Accusations contre l’abbé Pierre : plusieurs évêques étaient informés de son « comportement grave », reconnaît l’Église

L'abbé Pierre, le 11 décembre 2000 au Centre des Archives du monde du travail à Roubaix, après le dépôt de ses archives personnelles et de celles d’Emmaus.
FRANCOIS LO PRESTI / AFP L'abbé Pierre, le 11 décembre 2000 au Centre des Archives du monde du travail à Roubaix, après le dépôt de ses archives personnelles et de celles d’Emmaus.

VIOLENCES SEXUELLES - Après les révélations du pape François, l’Église confesse. « Quelques évêques au moins » étaient au courant « dès 1955-1957 » du « comportement grave de l’abbé Pierre envers les femmes », a affirmé ce lundi 16 septembre, dans une tribune au Monde, le président de la Conférence des évêques de France, Éric de Moulins-Beaufort.

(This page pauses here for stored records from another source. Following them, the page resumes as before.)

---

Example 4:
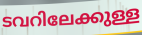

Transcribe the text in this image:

ടവറിലേക്കുള്ള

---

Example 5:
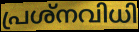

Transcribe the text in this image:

പ്രശ്നവിധി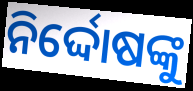
ନିର୍ଦ୍ଦୋଷଙ୍କୁ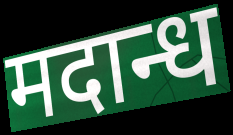
मदान्धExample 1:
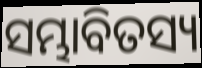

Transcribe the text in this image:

ସମ୍ଭାବିତସ୍ୟ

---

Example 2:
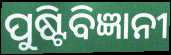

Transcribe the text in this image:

ପୁଷ୍ଟିବିଜ୍ଞାନୀ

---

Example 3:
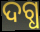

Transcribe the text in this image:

ଦଗ୍ଧ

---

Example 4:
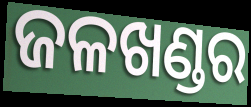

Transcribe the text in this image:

ଜଳଖଣ୍ଡର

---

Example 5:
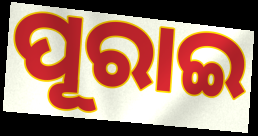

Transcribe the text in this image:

ପୂରାଇ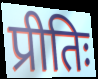
प्रीतिःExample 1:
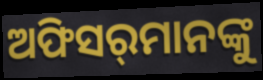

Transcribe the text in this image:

ଅଫିସର୍‌ମାନଙ୍କୁ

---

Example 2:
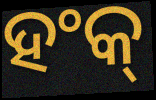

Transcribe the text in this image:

ହଂକ୍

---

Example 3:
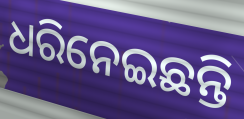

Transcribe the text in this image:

ଧରିନେଇଛନ୍ତି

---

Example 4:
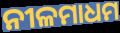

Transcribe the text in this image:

ନୀଳମାଧମ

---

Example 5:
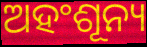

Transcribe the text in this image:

ଅହଂଶୂନ୍ୟ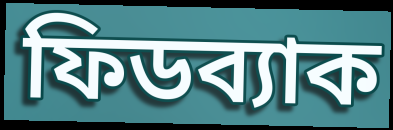
ফিডব্যাকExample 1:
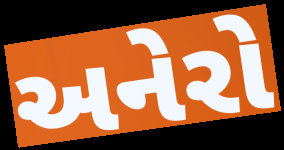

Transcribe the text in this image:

અનેરો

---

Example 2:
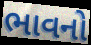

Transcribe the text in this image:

ભાવનો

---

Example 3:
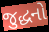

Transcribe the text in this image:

જુદ્ધનો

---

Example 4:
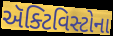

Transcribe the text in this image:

ઍક્ટિવિસ્ટોના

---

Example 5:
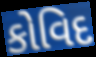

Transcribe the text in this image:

કોવિદ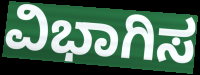
ವಿಭಾಗಿಸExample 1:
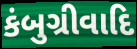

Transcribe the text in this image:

કંબુગ્રીવાદિ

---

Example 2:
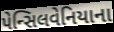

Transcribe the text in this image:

પેન્સિલવેનિયાના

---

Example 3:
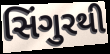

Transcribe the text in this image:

સિંગુરથી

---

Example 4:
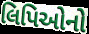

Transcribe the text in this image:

લિપિઓનો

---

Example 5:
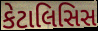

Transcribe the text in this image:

કેટાલિસિસ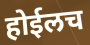
होईलच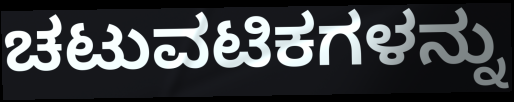
ಚಟುವಟಿಕಗಳನ್ನುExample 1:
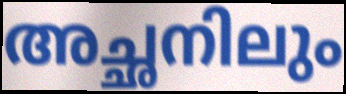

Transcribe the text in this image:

അച്ഛനിലും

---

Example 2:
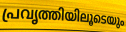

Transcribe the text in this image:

പ്രവൃത്തിയിലൂടെയും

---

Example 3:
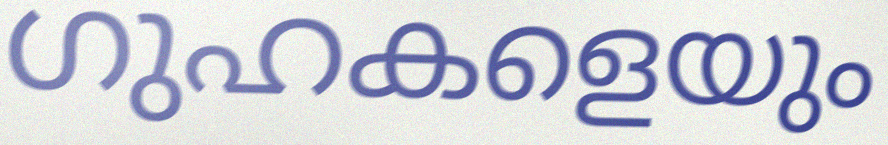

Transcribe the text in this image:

ഗുഹകളെയും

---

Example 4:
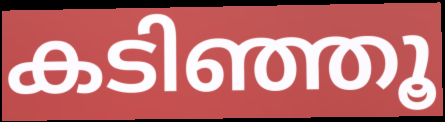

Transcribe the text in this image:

കടിഞ്ഞൂ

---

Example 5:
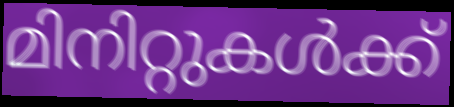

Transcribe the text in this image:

മിനിറ്റുകൾക്ക്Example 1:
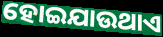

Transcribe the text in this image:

ହୋଇଯାଉଥାଏ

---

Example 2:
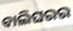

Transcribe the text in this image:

ବାଲିଘରର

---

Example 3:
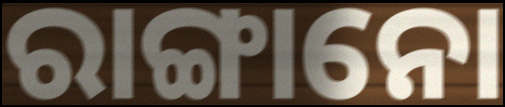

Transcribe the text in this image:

ରାଙ୍ଗାନୋ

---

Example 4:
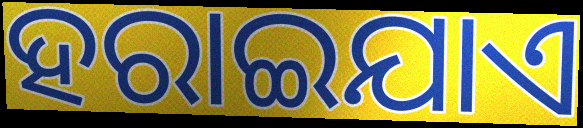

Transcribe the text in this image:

ହରାଇଯାଏ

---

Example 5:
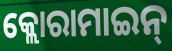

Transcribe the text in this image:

କ୍ଲୋରାମାଇନ୍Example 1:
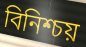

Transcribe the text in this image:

বিনিশ্চয়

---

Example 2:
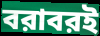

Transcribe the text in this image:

বরাবরই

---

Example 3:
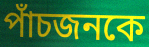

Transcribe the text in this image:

পাঁচজনকে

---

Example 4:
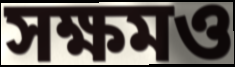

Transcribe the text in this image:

সক্ষমও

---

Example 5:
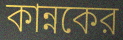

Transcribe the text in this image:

কান্নকের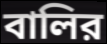
বালির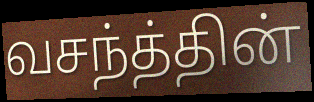
வசந்த்தின்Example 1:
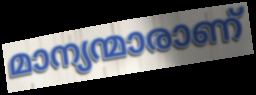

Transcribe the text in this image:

മാന്യന്മാരാണ്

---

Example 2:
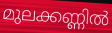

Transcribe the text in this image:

L’abbé Pierre accusé d’agressions sexuelles : une dizaine de nouveaux signalements s’ajoutent aux accusations

Le président de la CEF a par ailleurs rappelé que « des mesures ont été prises, dont une cure psychiatrique », et la désignation d’un adjoint (dit « socius »), dont le fondateur d’Emmaüs s’est visiblement « ingénié à tromper » la « surveillance ». Ces mesures représentent « une réaction forte au regard des manières de faire de ce temps », estime Mgr de Moulins-Beaufort.

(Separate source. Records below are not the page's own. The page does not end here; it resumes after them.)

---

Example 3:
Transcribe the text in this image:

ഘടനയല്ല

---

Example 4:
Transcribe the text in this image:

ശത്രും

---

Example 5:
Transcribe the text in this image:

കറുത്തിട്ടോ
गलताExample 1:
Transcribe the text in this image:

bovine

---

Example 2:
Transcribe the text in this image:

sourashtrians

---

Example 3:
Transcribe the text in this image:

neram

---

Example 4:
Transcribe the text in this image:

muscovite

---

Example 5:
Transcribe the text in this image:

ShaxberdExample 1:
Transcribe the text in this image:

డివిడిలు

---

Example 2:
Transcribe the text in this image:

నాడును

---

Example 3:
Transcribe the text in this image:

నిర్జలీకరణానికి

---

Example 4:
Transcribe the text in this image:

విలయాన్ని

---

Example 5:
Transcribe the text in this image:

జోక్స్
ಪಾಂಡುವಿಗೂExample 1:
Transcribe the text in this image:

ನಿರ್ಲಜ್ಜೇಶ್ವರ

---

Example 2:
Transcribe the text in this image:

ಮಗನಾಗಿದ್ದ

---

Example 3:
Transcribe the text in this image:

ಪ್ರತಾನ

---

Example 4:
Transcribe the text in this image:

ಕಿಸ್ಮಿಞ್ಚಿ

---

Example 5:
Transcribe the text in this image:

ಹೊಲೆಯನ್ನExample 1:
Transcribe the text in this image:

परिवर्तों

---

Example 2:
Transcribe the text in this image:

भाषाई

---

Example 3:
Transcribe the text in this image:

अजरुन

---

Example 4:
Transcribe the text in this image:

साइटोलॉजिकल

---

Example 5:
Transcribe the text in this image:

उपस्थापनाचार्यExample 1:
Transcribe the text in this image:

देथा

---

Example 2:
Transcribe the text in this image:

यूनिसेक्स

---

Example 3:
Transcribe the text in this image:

« Il devait être surveillé parce qu’il était dangereux pour les femmes »

Par ailleurs, dans ce texte, Éric de Moulins-Beaufort « réaffirme le travail de l’Église en France pour que la vérité soit faite sur les faits d’agressions et de violences sexuelles, comme aussi sur les faits d’emprise spirituelle, et pour revoir ses fonctionnements ».

L’abbé Pierre est visé par une série de témoignages de femmes sur des violences sexuelles commises entre les années 1950 et les années 2000, et pour certaines pouvant relever du viol ou visant des mineures. Emmaüs a depuis ces révélations lancées une commission d’enquête et l’Église a ouvert ses archives.

Dans sa tribune, Éric de Moulins-Beaufort « forme aussi respectueusement le vœu que le Vatican se livre à une étude de ses archives et dise ce que le Saint-Siège a su et quand il l’a su », après des propos du pape vendredi affirmant que le Vatican était au courant des accusations de violences sexuelles visant l’abbé Pierre, au moins depuis sa mort en 2007.

L’archevêque de Reims souligne aussi que « l’on savait, au moins dans certains cercles d’Emmaüs, l’abbé Pierre étant encore vivant, qu’il devait être surveillé parce qu’il était dangereux pour les femmes qui s’approchaient de lui ».

La parole des victimes se libère

Notant que de nombreux films et ouvrages ont été consacrés à l’abbé Pierre, qu’il a même été consacré « personnalité préférée des Français » dans les années 1990, Éric de Moulins-Beaufort souligne qu’aucune victime n’avait souhaité parler à l’époque. « Désormais, elles le font » à travers plusieurs cellules d’écoute ou instances de réparation mises en place par l’Église.

« C’est un immense progrès social », assure l’ecclésiastique qui promet aux victimes de l’abbé Pierre sa « détermination à ce que leur parole produise un effet ».

Dans sa tribune, Éric de Moulins-Beaufort note aussi que « par choix personnel, l’abbé Pierre a presque toujours vécu à distance de tout cadre proprement ecclésial » et que « mettre en cause l’Église et le célibat sacerdotal n’est pas à la hauteur » de l’enjeu de société que représentent les violences sexuelles.